The archbishop explained that "this does not mean the synod need fail in its work. Francis' personal appeal and the good will it can engender remain strong."
"This is why many young priests, like those who wrote an open letter to delegates of the impending synod earlier this month, see an opportunity in the synod's subject matter. As they make clear, the synod's success depends on a profound confidence in the Word of God and the mission of the Church, despite the sins of her leaders."
"It's in the light of their faith, and the faith of other young men and women like them, that the synod's instrumentum laboris or 'working document,' needs to be reviewed and revised. As it stands, the text is strong in the social sciences, but much less so in its call to belief, conversion, and mission," Chaput wrote.
Citing a recently published theological reflection, Chaput lamented within the document "'serious theological concerns…including: a false understanding of the conscience and its role in the moral life;' a 'false dichotomy proposed between truth and freedom,' a 'pervasive focus on socio-cultural elements, to the exclusion of deeper religious and moral issues,' an 'absence of the hope of the Gospel,' and an 'insufficient treatment of the abuse scandal.'"
"Comments like these sound harsh," Chaput admits, "but they are not wholly unwarranted.

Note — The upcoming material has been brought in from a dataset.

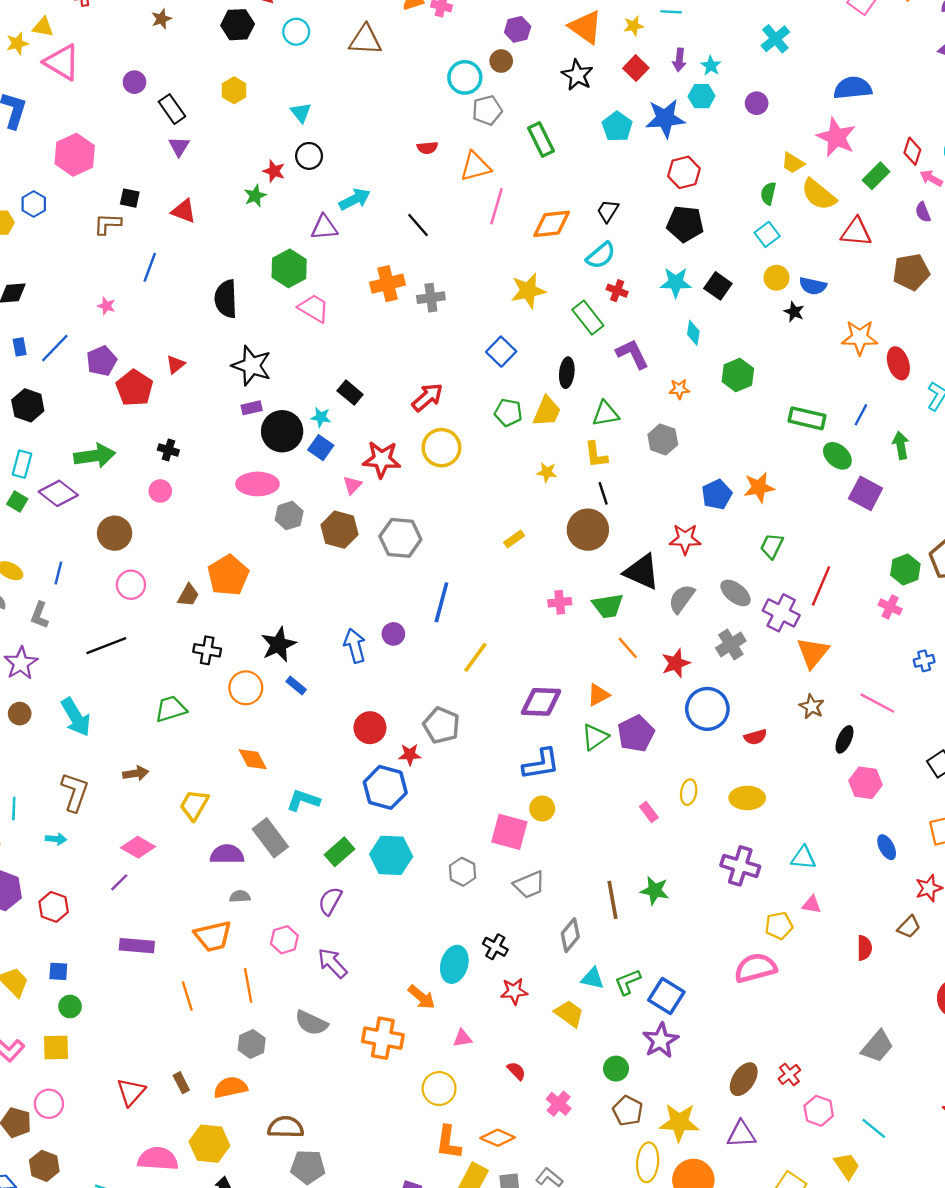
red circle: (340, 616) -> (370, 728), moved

A synod that deals with issues of sexuality and young people should also deal -- honestly and thoroughly -- with the roots of a clergy sexual abuse disaster involving minors."
"Neither the Pope nor the Church is served – particularly in a time of humiliation and crisis – by an overdose of sentiment, accommodation, and sociology. Faith demands more than that," Chaput, who is a delegate to the synod, concluded.